__TASK STATEMENT__
Pick every line out of the entries below that has the string "moved", and copy it.

(Colored object listings)
::::::::::

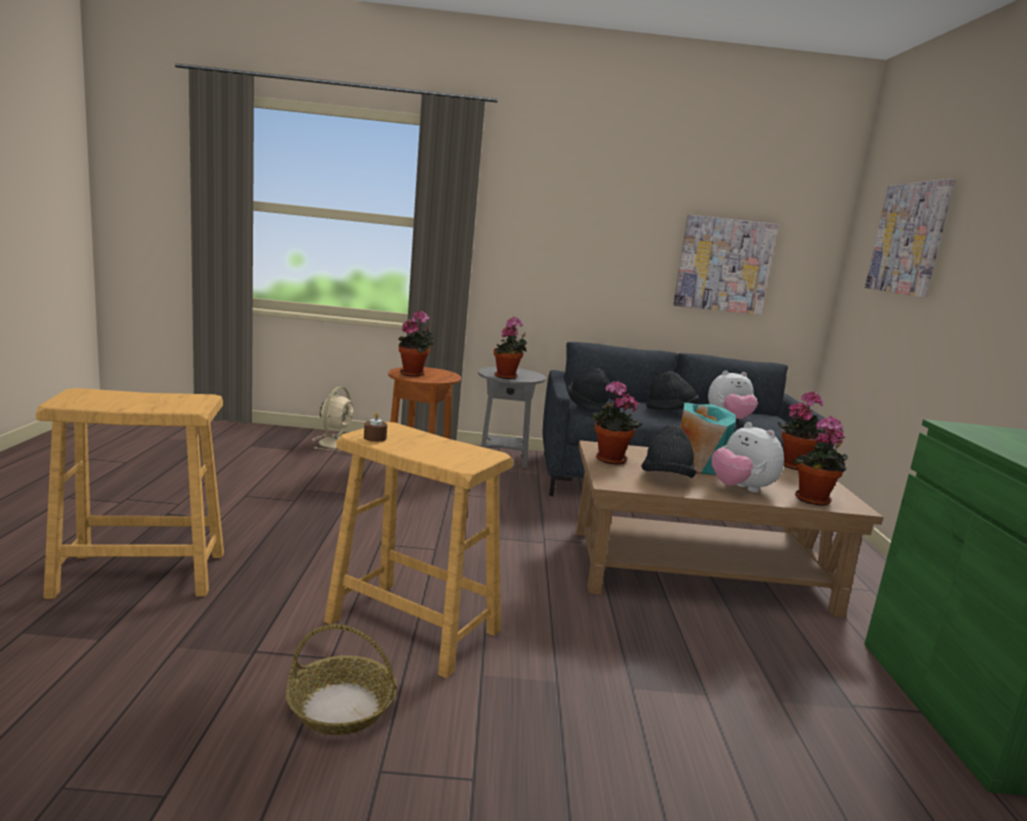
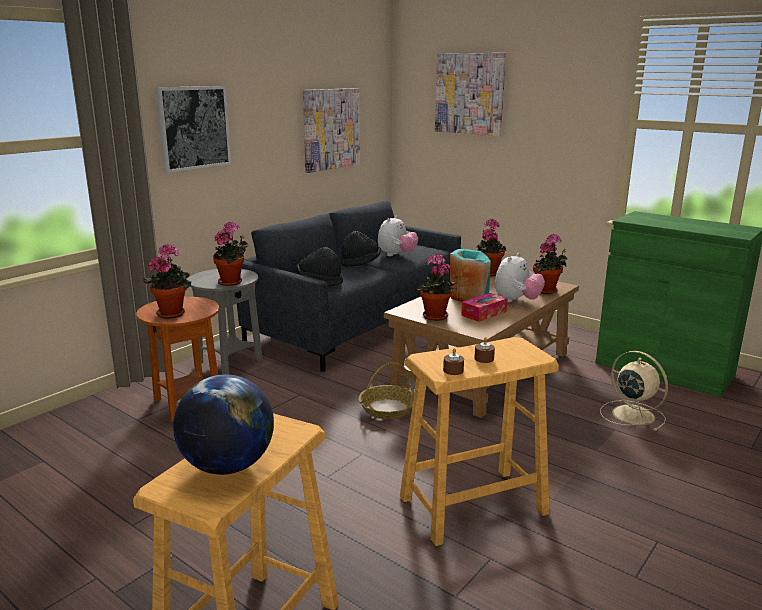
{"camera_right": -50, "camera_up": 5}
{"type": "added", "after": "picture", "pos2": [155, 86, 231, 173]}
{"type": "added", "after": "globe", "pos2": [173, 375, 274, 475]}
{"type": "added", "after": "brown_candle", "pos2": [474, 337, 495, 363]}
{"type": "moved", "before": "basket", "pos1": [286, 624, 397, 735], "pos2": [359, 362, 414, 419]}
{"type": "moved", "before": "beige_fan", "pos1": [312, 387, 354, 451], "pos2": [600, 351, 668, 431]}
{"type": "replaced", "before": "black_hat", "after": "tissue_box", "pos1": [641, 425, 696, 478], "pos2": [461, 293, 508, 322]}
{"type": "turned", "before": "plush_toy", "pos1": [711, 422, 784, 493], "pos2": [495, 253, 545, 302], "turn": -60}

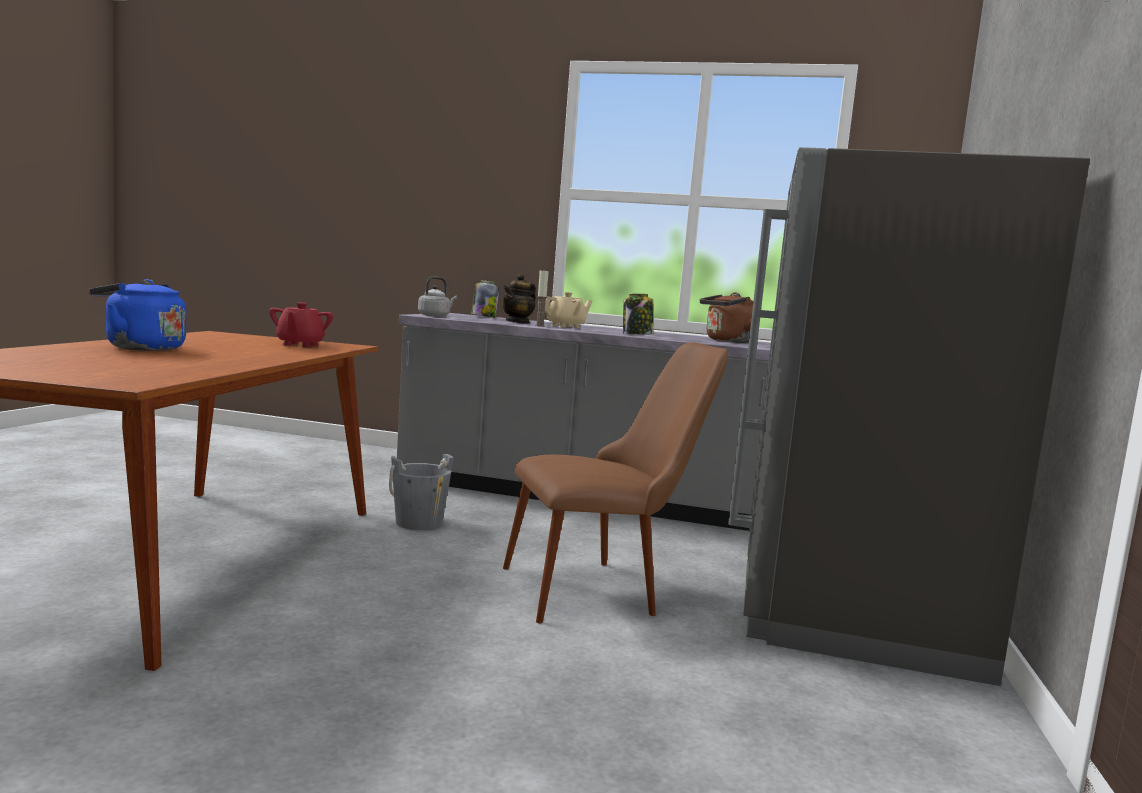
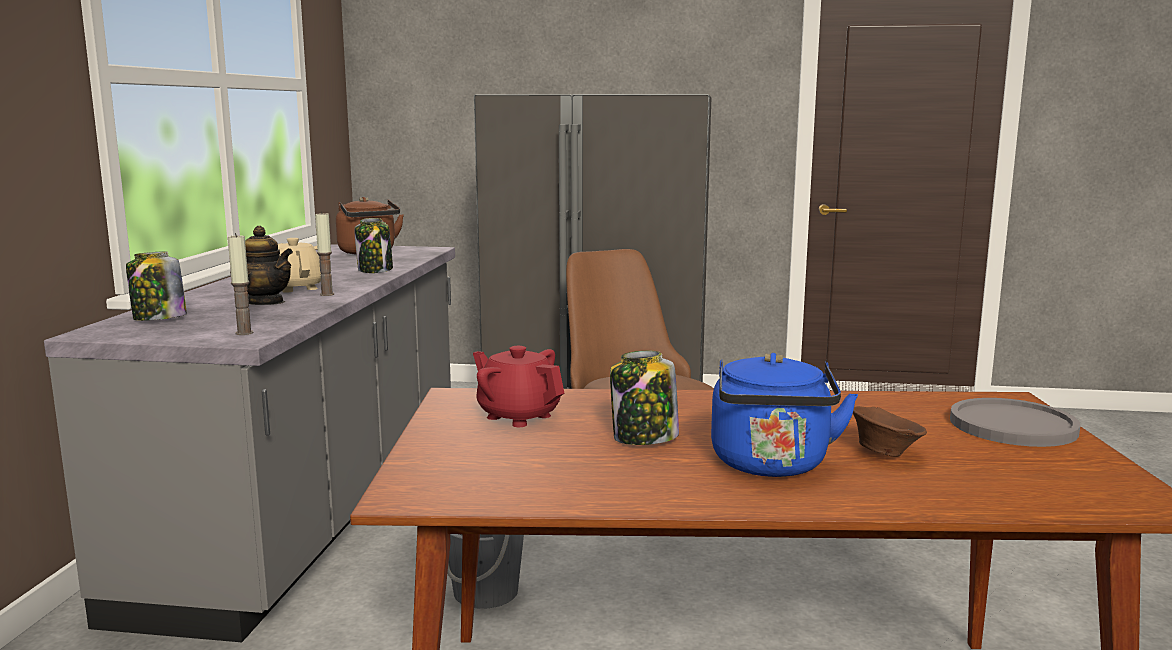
{"camera_right": -95, "camera_up": 5}
{"type": "added", "after": "jar", "pos2": [610, 351, 679, 445]}
{"type": "added", "after": "brown_bowl", "pos2": [853, 406, 927, 457]}
{"type": "added", "after": "grey_plate", "pos2": [950, 398, 1080, 447]}
{"type": "replaced", "before": "grey_kettle", "after": "candle", "pos1": [418, 277, 457, 317], "pos2": [228, 233, 253, 335]}
{"type": "turned", "before": "red_teapot", "pos1": [269, 302, 333, 347], "pos2": [473, 346, 564, 427], "turn": -135}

::::::::::

__WRITTEN RESPONSE__
{"type": "moved", "before": "basket", "pos1": [286, 624, 397, 735], "pos2": [359, 362, 414, 419]}
{"type": "moved", "before": "beige_fan", "pos1": [312, 387, 354, 451], "pos2": [600, 351, 668, 431]}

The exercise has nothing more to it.